● Exercise: In the records below, take the line containing "Performance Analysis System**" and every line following it, and write them out exactly.

(Beginning of Data extracts)

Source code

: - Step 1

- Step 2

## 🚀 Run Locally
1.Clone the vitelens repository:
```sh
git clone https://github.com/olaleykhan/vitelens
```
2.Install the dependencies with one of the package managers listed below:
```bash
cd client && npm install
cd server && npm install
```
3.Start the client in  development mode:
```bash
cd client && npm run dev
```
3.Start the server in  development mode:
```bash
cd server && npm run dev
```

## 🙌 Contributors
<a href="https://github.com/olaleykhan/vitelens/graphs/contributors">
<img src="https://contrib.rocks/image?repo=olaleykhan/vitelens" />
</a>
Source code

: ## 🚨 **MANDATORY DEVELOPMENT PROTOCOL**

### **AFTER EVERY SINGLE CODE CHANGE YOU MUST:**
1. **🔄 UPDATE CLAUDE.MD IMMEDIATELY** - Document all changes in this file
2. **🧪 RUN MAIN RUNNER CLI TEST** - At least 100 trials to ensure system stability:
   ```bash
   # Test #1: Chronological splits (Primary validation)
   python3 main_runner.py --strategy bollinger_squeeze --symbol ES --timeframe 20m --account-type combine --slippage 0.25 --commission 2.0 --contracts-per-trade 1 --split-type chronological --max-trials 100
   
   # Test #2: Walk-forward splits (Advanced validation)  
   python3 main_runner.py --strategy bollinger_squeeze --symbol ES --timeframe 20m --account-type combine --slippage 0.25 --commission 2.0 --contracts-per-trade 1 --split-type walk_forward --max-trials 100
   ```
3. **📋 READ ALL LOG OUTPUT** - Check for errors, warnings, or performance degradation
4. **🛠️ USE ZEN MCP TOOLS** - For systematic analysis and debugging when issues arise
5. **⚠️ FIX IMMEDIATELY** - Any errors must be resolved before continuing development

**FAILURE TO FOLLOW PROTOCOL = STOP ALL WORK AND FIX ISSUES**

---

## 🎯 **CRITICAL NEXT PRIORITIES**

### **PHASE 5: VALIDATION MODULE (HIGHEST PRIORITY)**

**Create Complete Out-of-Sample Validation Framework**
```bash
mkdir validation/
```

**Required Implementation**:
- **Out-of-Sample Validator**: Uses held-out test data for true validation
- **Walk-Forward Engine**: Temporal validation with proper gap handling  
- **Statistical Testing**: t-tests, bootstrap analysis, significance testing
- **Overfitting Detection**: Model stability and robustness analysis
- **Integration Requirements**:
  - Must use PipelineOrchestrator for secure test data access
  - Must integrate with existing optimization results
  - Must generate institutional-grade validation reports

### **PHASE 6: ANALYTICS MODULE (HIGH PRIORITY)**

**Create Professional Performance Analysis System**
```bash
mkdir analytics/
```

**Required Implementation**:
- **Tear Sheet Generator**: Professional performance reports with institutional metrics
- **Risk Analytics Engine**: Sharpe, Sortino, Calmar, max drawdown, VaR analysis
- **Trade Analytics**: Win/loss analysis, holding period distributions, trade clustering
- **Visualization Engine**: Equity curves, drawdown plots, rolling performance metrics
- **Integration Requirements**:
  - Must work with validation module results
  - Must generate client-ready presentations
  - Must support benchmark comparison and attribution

(End of Data extracts)

● Expected answer:
**Create Professional Performance Analysis System**
```bash
mkdir analytics/
```

**Required Implementation**:
- **Tear Sheet Generator**: Professional performance reports with institutional metrics
- **Risk Analytics Engine**: Sharpe, Sortino, Calmar, max drawdown, VaR analysis
- **Trade Analytics**: Win/loss analysis, holding period distributions, trade clustering
- **Visualization Engine**: Equity curves, drawdown plots, rolling performance metrics
- **Integration Requirements**:
  - Must work with validation module results
  - Must generate client-ready presentations
  - Must support benchmark comparison and attribution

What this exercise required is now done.